# [What to do]
**1)** Reproduce the portion of the regex walkthrough starting with "The patternToMatch is" and going on through "a right parenthesis.".
**2)** Summarize the regex walkthrough in two sentences.

Let's look at the pattern I suggested:
s/ora_pmon_[(]?([^)]*)[)]?/\1/
The basic structure is
s/patternToMatch/replacementText/flags
We'll ignore flags, since we did not use them.
The patternToMatch is
ora_pmon_[(]?([^)]*)[)]?
The first part (ora_pmon_) is *literal*. That is, we need an exact match.
Anything inside square brackets is a character set. So [A-Z] is a range that would match ONE upper case letter. After the square brackets, there can be modifiers. A ? matches one optional character. A * matches one or more characters, and it will match ALL that it can - this is "greedy". So [(]? will match ONE left parenthesis IF it is present. If there is no left parenthesis, it will not match anything, but since that match was optional, this is not a failure. Likewise, [)]? is an optional match for a right parenthesis.
We can also negate patterns, or "not match", with the ^ at the start of a character set. So the [^)]* matches EVERYTHING until it hits a right paren. So this should match A1|A2|A3 or A1.

# [Material shown]
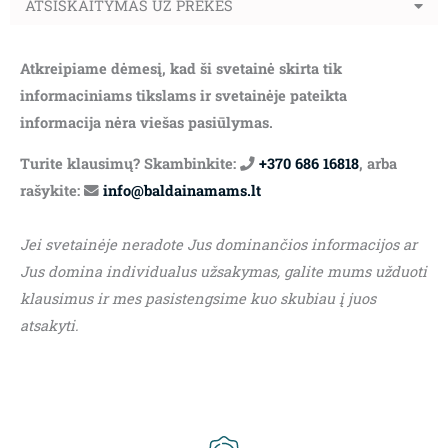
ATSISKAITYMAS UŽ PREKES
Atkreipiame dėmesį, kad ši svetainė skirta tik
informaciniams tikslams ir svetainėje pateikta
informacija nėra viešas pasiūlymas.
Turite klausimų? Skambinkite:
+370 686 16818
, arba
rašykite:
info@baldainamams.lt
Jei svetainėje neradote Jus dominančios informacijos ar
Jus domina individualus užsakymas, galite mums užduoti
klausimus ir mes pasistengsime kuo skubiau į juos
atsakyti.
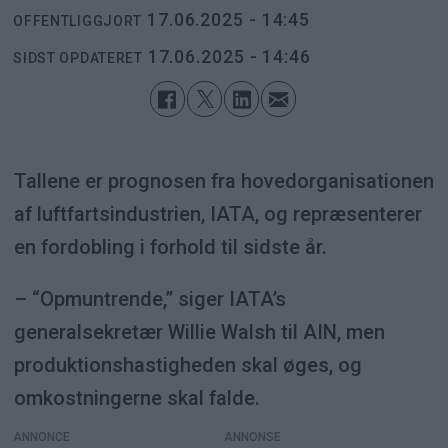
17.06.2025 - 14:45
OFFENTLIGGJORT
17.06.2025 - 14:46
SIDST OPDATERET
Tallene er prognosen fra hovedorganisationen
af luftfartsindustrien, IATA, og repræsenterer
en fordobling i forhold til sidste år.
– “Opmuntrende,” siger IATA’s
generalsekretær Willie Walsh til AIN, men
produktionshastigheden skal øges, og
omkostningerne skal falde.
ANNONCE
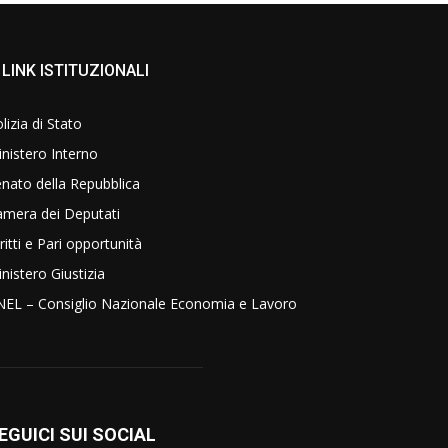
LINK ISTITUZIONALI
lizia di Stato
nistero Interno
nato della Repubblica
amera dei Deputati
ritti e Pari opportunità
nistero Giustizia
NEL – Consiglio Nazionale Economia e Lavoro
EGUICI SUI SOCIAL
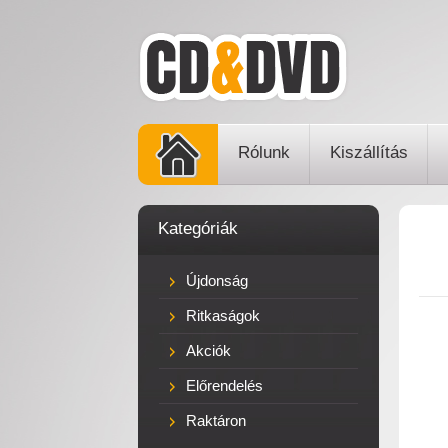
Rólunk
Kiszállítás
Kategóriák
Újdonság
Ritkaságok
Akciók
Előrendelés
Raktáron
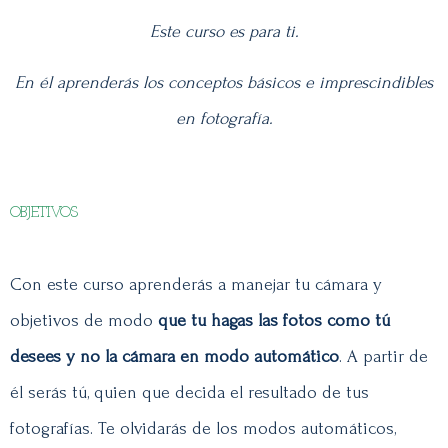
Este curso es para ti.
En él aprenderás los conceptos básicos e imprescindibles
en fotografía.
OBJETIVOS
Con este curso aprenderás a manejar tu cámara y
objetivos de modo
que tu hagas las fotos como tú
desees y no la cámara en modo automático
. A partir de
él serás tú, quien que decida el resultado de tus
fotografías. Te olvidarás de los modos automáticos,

# [Task answers]
**1)**
The patternToMatch is
ora_pmon_[(]?([^)]*)[)]?
The first part (ora_pmon_) is *literal*. That is, we need an exact match.
Anything inside square brackets is a character set. So [A-Z] is a range that would match ONE upper case letter. After the square brackets, there can be modifiers. A ? matches one optional character. A * matches one or more characters, and it will match ALL that it can - this is "greedy". So [(]? will match ONE left parenthesis IF it is present. If there is no left parenthesis, it will not match anything, but since that match was optional, this is not a failure. Likewise, [)]? is an optional match for a right parenthesis.

**2)** The walkthrough breaks the substitution s/ora_pmon_[(]?([^)]*)[)]?/\1/ into the basic structure s/patternToMatch/replacementText/flags and notes that the leading ora_pmon_ is literal and must match exactly. It explains that square brackets define a character set and that ? makes a match optional, so [(]? and [)]? match a parenthesis only if one is present, while a ^ at the start of a set negates it, so [^)]* matches everything until it reaches a right parenthesis.